Russo habla también de los lakota, los apaches, los esquimales y los navajos. De Lewis Carroll y Alicia en el País de las Maravillas. De Tristán Tzara y los dadaístas. Del hombre que ejecutó a Sacco y Vanzetti. De Diego Rivera, Tina Modotti, Cartier-Bresson, Pablo Picasso y Fellini. De las tropas nazis intentando llegar a Moscú. De la llegada del Ejército Rojo a Berlín. De Ian Macmillan y el momento en que diseñó la tapa del disco Abbey Road de Los Beatles.

Va recorriendo, a través de sus relatos, algunos de los momentos más importantes de los últimos 136 años: la lucha de los pueblos originarios por su tierra, el crack financiero de 1929, la Revolución en México, la Guerra Civil Española, el bombardeo de Guernica, las Guerras Mundiales, el período de entreguerras, el stalinismo, Rosa Parks y el “no” que cambió la historia racial de los Estados Unidos, el asesinato del Che Guevara, el Mayo Francés, la guerra de Vietnam, el atentado a las Torres Gemelas.

Se detiene en los fotógrafos: el hombre blanco al que los pueblos originarios de Norteamérica bautizan como “el atrapador de sombras”; el joven que construye su primera cámara usando los anteojos de su padre; el soldado que finge una depresión nerviosa para no ser enviado al frente de batalla; el periodista que cubre una ejecución y lleva escondida una minúscula cámara atada a su tobillo; el fotógrafo especializado en accidentes, incendios, suicidios y asesinatos que siempre corre detrás de las sirenas; la rusa que fotografía gente en las calles de Nueva York el 11 de septiembre de 2001 y que, una semana después, decide abandonar el fotoperiodismo. De Dorothea Lange, Robert Capa, Dora Maar, Robert Frank, Sara Facio, Sebastiao Salgado y William Klein a autores desconocidos; cada uno de ellos dejándose alcanzar por la mirada de aquello que quieren retratar.
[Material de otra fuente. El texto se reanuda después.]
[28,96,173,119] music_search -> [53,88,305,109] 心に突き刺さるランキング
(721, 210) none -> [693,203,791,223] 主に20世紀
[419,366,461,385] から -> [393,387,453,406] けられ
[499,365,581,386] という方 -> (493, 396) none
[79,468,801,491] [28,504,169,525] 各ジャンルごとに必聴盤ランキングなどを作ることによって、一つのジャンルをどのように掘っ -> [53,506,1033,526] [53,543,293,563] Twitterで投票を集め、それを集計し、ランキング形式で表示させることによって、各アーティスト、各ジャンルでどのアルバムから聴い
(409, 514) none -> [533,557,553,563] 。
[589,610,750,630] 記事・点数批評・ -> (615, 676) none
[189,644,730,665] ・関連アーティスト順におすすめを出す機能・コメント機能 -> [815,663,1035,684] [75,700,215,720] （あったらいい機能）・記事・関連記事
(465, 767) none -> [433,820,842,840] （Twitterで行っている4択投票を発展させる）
Más que mil palabras es un homenaje a la fotografía pero también a la literatura y a esa antigua costumbre de contarnos historias. El autor no se dedica a describir una imagen. Va construyendo el contexto, la vida de los protagonistas, el recorrido que los llevó hasta allí.
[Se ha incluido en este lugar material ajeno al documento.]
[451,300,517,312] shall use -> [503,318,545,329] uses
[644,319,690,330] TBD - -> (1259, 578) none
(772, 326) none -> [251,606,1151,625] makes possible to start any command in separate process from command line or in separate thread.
El libro no incluye las fotografías que menciona. Y el hecho de que estén ausentes, y al mismo tiempo tan presentes, multiplica las posibilidades de lectura. Se puede leerMás que mil palabras sin nunca mirar esas fotografías. Aunque es probable que el lector quiera buscarlas, detenerse en ellas y dejar que habiten esa profundidad que Russo ha sabido construir.
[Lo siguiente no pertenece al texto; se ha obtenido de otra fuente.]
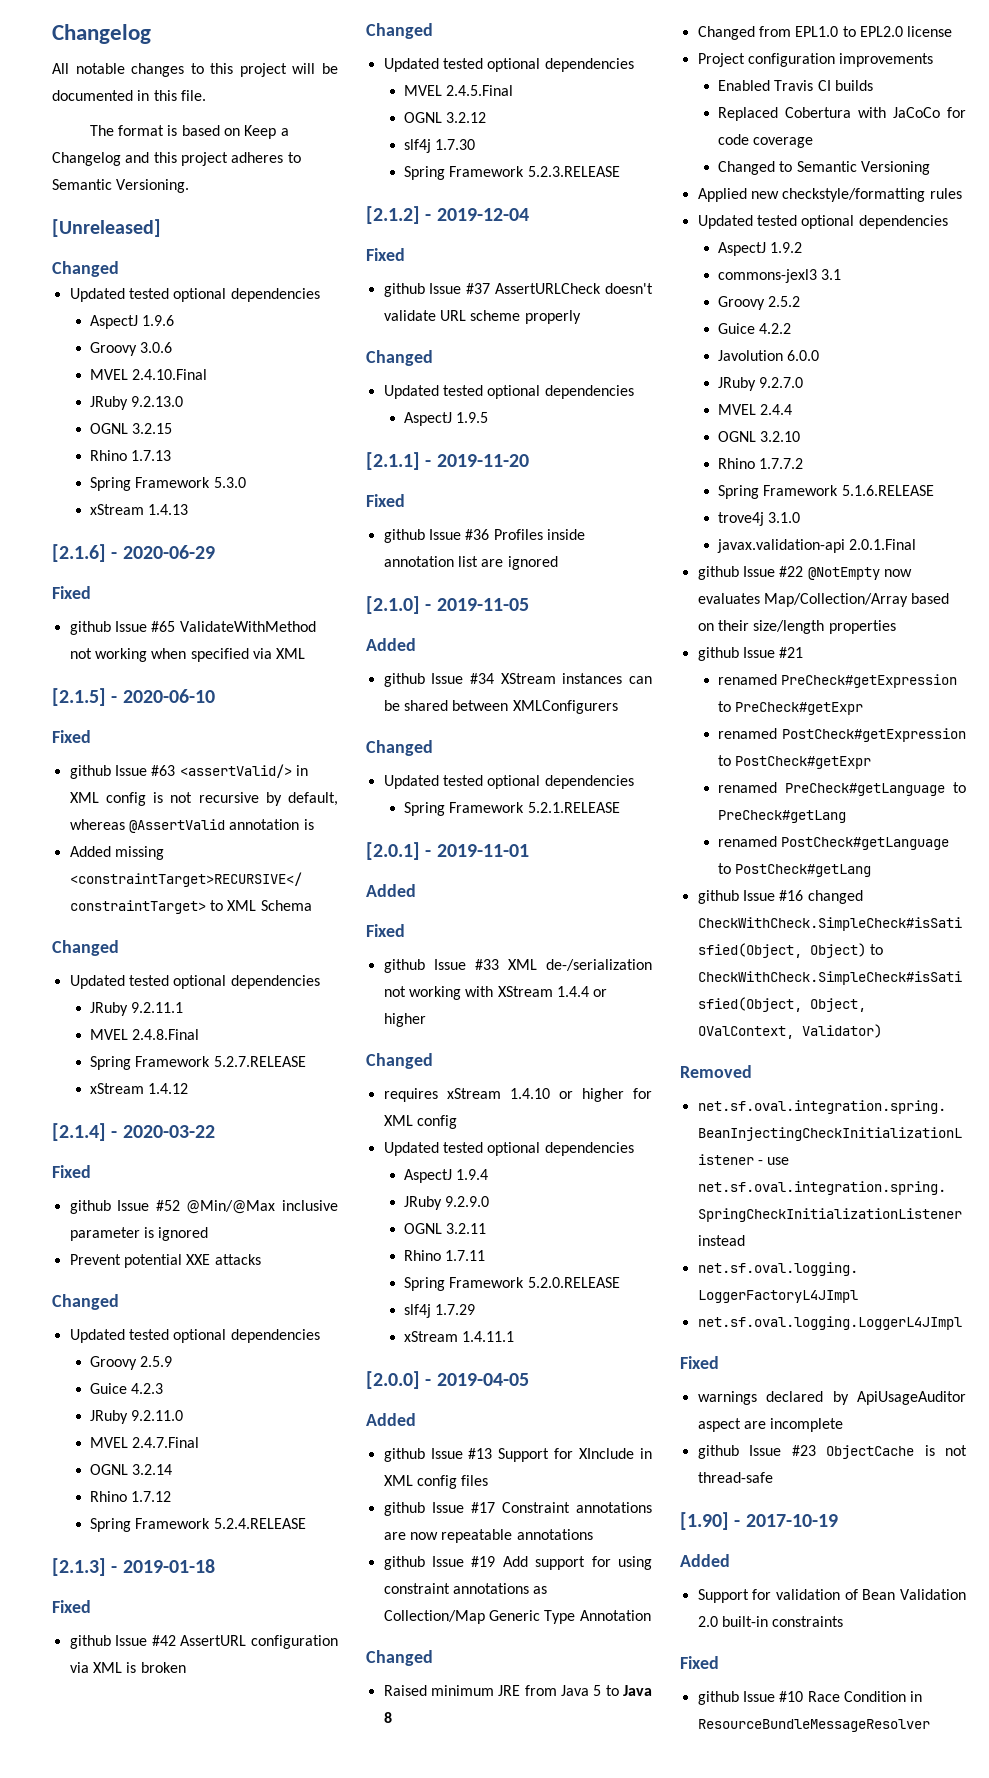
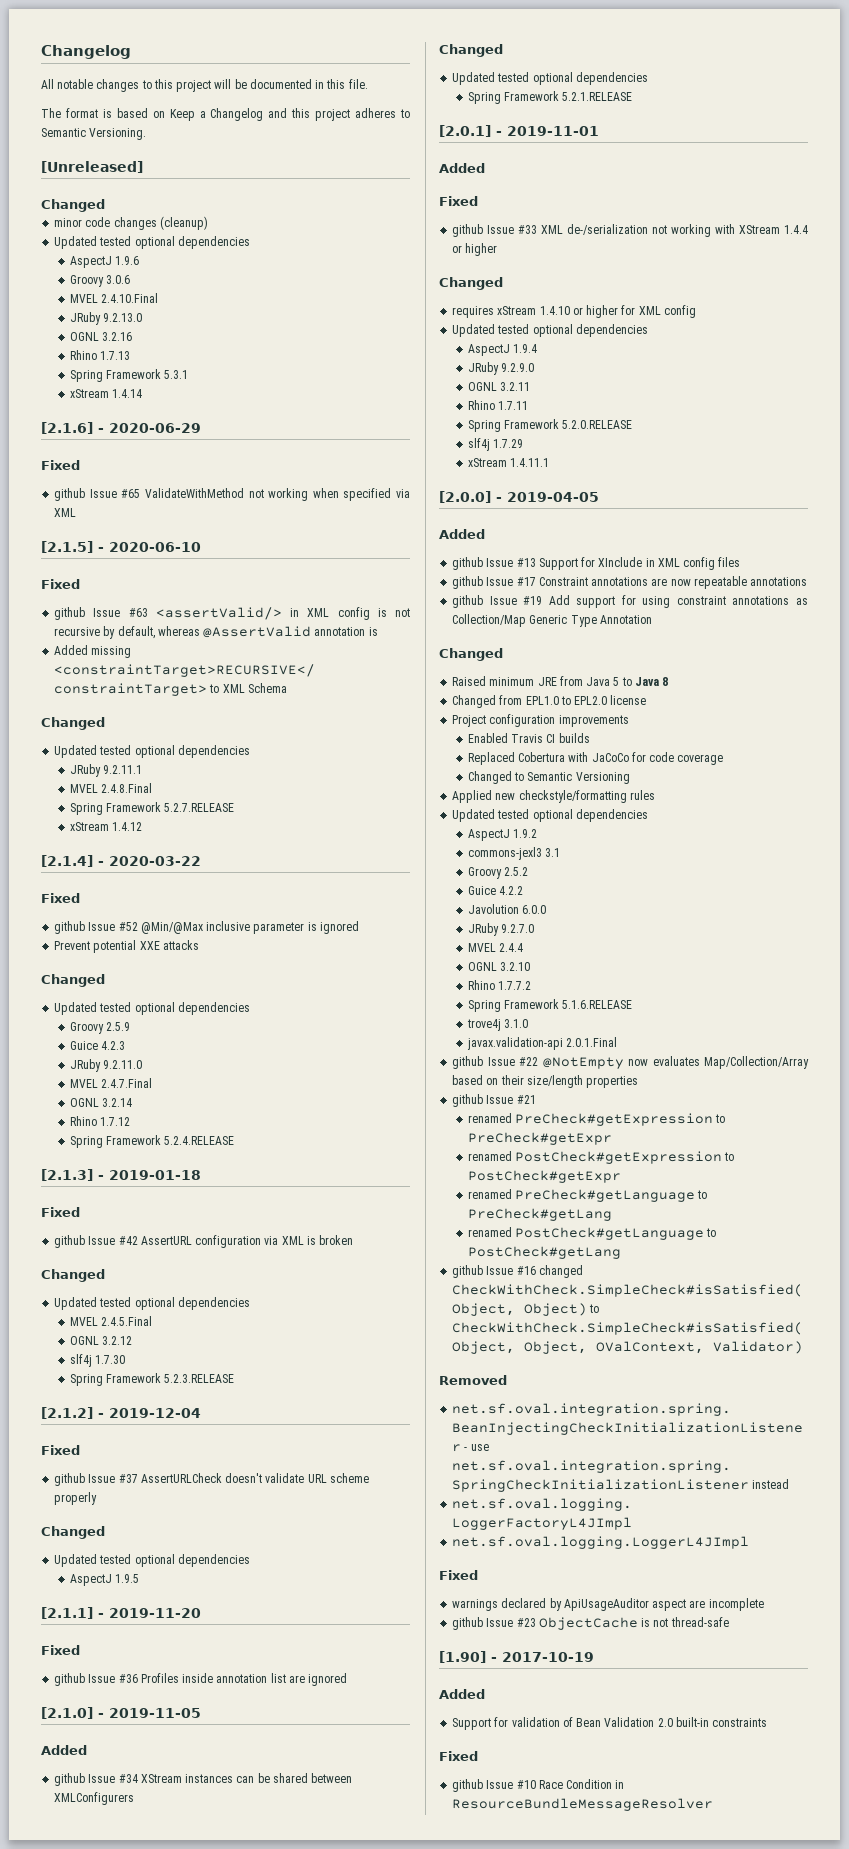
(119, 269) none -> [54,216,208,230] // minor code changes (cleanup)
[132,423,173,434] 3.2.15 -> [102,332,133,341] 3.2.16
[213,477,246,488] [90,504,189,515] 5.3.0 // xStream 1.4.13 -> [164,370,189,379] [69,389,143,398] 5.3.1 // xStream 1.4.14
La relación entre un texto y una imagen puede ser de anclaje –un modo de intervención que obtura posibilidades, clausurando sentidos– o de diálogo. Lo que Miguel Russo ha logrado es un efecto polifónico que ofrece algo nuevo, algo que ya no está en las fotos aludidas ni en las palabras sino en el efecto que producen en el lector. Un efecto de descubrimiento, de revelación.

Quizá el mejor modo de leer este libro sea observando cada una de las fotografías justo después de terminar cada capítulo. Lo que queda luego de ver las fotos es lo que podríamos llamar el “efecto Russo”: los ecos de una mirada ajena que nos ayuda a abrir los ojos.